Funding has also been put in place so more pharmacies can offer repeat prescriptions of all types of pill.
The ongoing checks on blood pressure and weight that women need when they are on the pill will also be available in pharmacies.
NHS England said it expects almost half a million women to be able to access the pill next year without needing to contact their GP first, with the figure rising after that.
Prescription figures for 2022/23 suggest there were almost 3 million prescriptions for the combined pill and more than 4 million for the mini pill.
NHS chief executive, Amanda Pritchard, said: “This is really good news for women – we all lead increasingly busy lives, and thanks to this action, rather than making a GP appointment, they can simply pop into their local pharmacy when they need or want to access contraception.
“We will also be expanding services so that more health checks are available for patients on the high street, which is not only better and easier for patients but also frees up NHS time for more GP appointments for those who need them most.”
Under wider plans, pharmacists will be offering more blood pressure checks to at-risk patients, with a commitment to deliver 2.5 million a year by spring 2025.
NHS England estimates this could prevent more than 1,350 heart attacks and strokes in the first year.
Victoria Atkins, health and social care secretary, said: “For the public, these changes will mean more options for women when making a choice about their preferred contraception, reduce the risks of people suffering heart attacks and strokes and make it easier to access medicines for common conditions.

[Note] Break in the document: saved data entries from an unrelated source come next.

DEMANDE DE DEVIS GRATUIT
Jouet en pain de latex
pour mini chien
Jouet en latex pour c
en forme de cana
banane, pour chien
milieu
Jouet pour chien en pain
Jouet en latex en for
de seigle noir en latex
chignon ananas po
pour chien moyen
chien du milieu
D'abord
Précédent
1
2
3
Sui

“And for healthcare professionals, this will free up GP appointments and make better use of the skills and expertise within community pharmacies.”
Janet Morrison, chief executive at Community Pharmacy England, said: “It makes perfect sense to use community pharmacies as a first port of call for healthcare advice, access to contraception and health checks such as blood pressure tests.
“Local pharmacies are staffed by highly qualified healthcare professionals and empowering them to do more is a logical next step for primary care.
“These new services will help patients and the public, as well as reducing pressure on GPs and the wider NHS.”